Roma Empreendimentos ameaça posseiros na Vala do Rio do Peixe
Empresa da deputada Magda Mofatto ignora decisão judicial e usa a truculência para infundir medo em 22 famílias
Publicado: 03 Novembro, 2015 - 10h23
Escrito por: Maisa Lima, assessora de Comunicação da CUT-GO
Na sexta-feira (30), uma equipe formada pela Central Única dos Trabalhadores no Estado de Goiás (CUT-GO) e a Comissão Pastoral da Terra (CPT) visitou a Vala do Rio do Peixe, região situada próxima a Pires do Rio, a cerca de 150 quilômetros de Goiânia, onde 22 famílias vivem há mais de 15 anos produzindo e comercializando produtos agroecológicos, mas que agora vivem sob a permanente ameaça de despejo pela Roma Empreendimentos, grupo hoteleiro goiano de propriedade da deputada federal Magda Mofatto (PR).
A área tem 240 alqueires e atualmente os posseiros contam com a garantia de permanecer onde estão graças à interposição de um mandado de segurança junto ao Tribunal de Justiça do Estado de Goiás (TJ-GO). Só que, arbirtrariamente, a empresa Roma vem tentando forçar a desocupação na base da truculência. Vôos rasantes de helicóptero assustam moradores e animais. Durante a noite, fachos de luz sobre as casas impedem os moradores de dormir e, para culminar a arrogância, no último final de semana arrancaram o curral de Edson Marques Batista, o Edinho, que mora no local há 15 anos.
Pressão
"Eu e minha família vivemos pressionados. Sem ordem da Justiça, eles estão desmatando. E agora eu tenho observado que estão rondando a escola onde sou guarda noturno, em Palmelo. Minha mulher já está com síndrome do pânico. Tenho mais medo quando vou sair e voltar pra casa, pois a distância é grande e aqui só moramos nós dois", conta o posseiro, em cuja parcela é possível encontrar um pomar repleto de frutas e criação de animais como galinhas, javalis e até coelho.
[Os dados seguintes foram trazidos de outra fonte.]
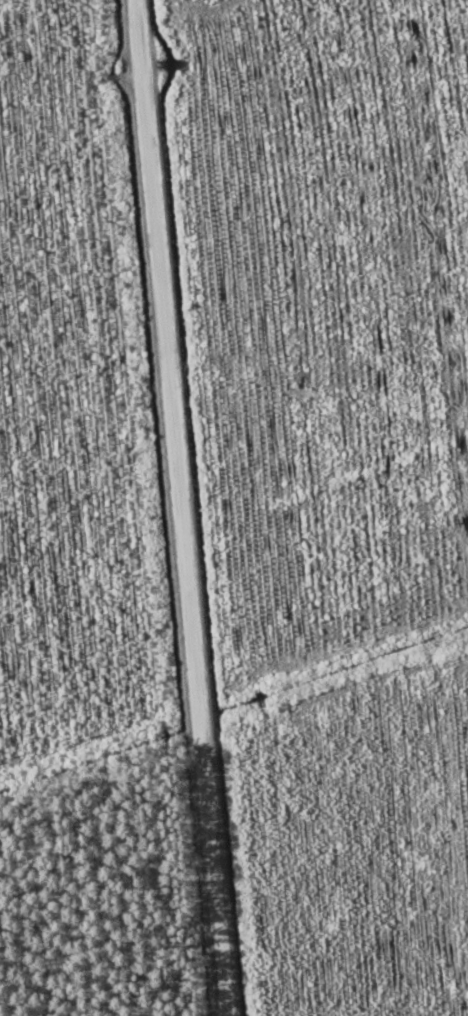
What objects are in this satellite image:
road: (165, 506)

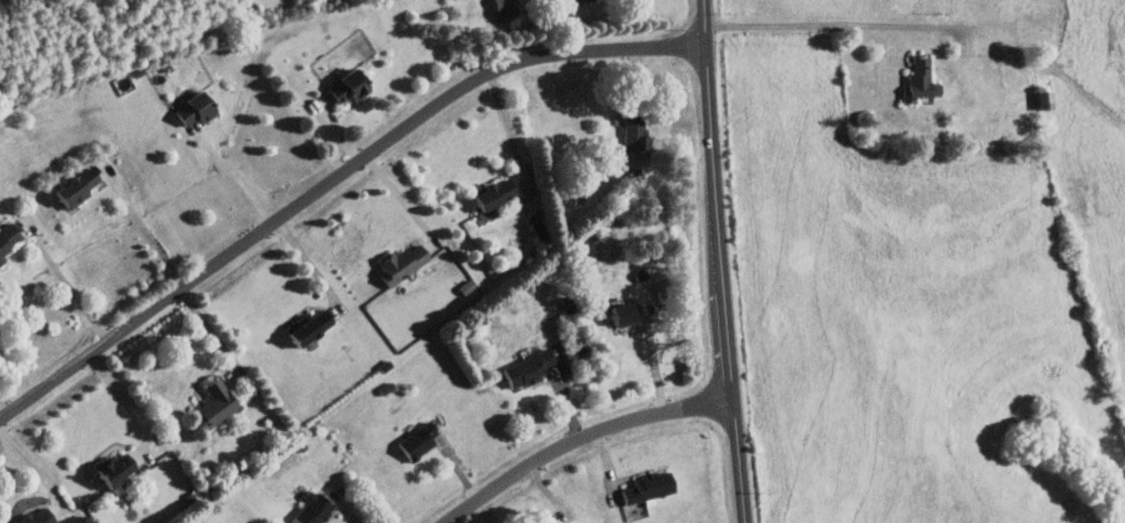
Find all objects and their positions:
building: (992, 5)
road: (876, 23)
building: (918, 81)
building: (342, 88)
building: (192, 108)
road: (507, 127)
building: (630, 132)
road: (234, 181)
road: (333, 182)
building: (71, 187)
building: (488, 194)
road: (401, 201)
road: (144, 226)
building: (8, 238)
road: (722, 261)
building: (397, 263)
road: (312, 266)
road: (68, 284)
building: (617, 314)
building: (303, 328)
road: (217, 339)
road: (654, 361)
building: (524, 369)
road: (126, 406)
building: (209, 406)
road: (4, 410)
road: (581, 439)
building: (415, 440)
road: (34, 466)
building: (645, 486)
building: (308, 509)
building: (36, 516)
building: (568, 522)

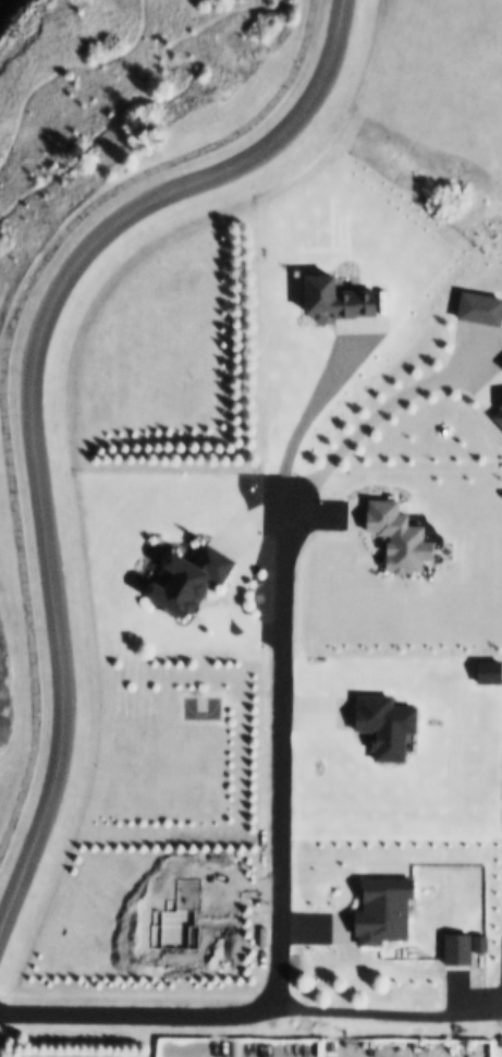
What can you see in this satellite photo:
road: (122, 173)
road: (4, 358)
road: (33, 403)
road: (1, 414)
road: (375, 415)
road: (301, 423)
building: (195, 580)
road: (276, 890)
road: (381, 1012)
Outra posseira, Adriana Cristina Batista de Campos, que vive no local há sete anos criando gado e galinhas, sofre com os vôos rasantes do helicóptero. "Tenho oito vacas sumidas no meio do cerrado, pois os bichos ficam apavorados", conta ela que, junto com o pai, tem de campeá-los a pé, subindo e descendo morros. "A gente tem mais o que fazer, mas não podemos ficar sem esses animais".
A irmã Maria Inês de Oliveira, da CPT, acompanha o conflito há quatro anos. "Cheguei um dia depois deles serem notificados a sair de suas parcelas. Até que conseguimos a supensão da liminar de despejo das famílias. A deputada tem conhecimento de uma série de erros judiciais, mas ela quer a qualquer custo assumir a posse dessa área, embora estes posseiros estejam resguardados pela lei", conta.
O presidente da CUT-GO, Mauro Rubem de Menezes Jonas, lembrou que "a CUT apoia e participa da luta para garantir a posse, a pequena propriedade, a produção de alimentos. Nós não aceitamos essa intimidação". Ele acionou o secretário estadual de Justiça, Joaquim Mesquita, para alertá-lo sobre a arbitrariedade que a empresa de Magda Mofatto está fazendo com os moradores. O secretário, então, determinou que o tenente Morais, do 11º Batalhão da Polícia Militar (PM) de Pires do Rio, acompanhasse a comissão até a Vala do Rio do Peixe. Mas mesmo a presença da polícia não fez qualquer efeito sobre os jagunços de Magda, que continuaram a derrubada do curral de Edinho.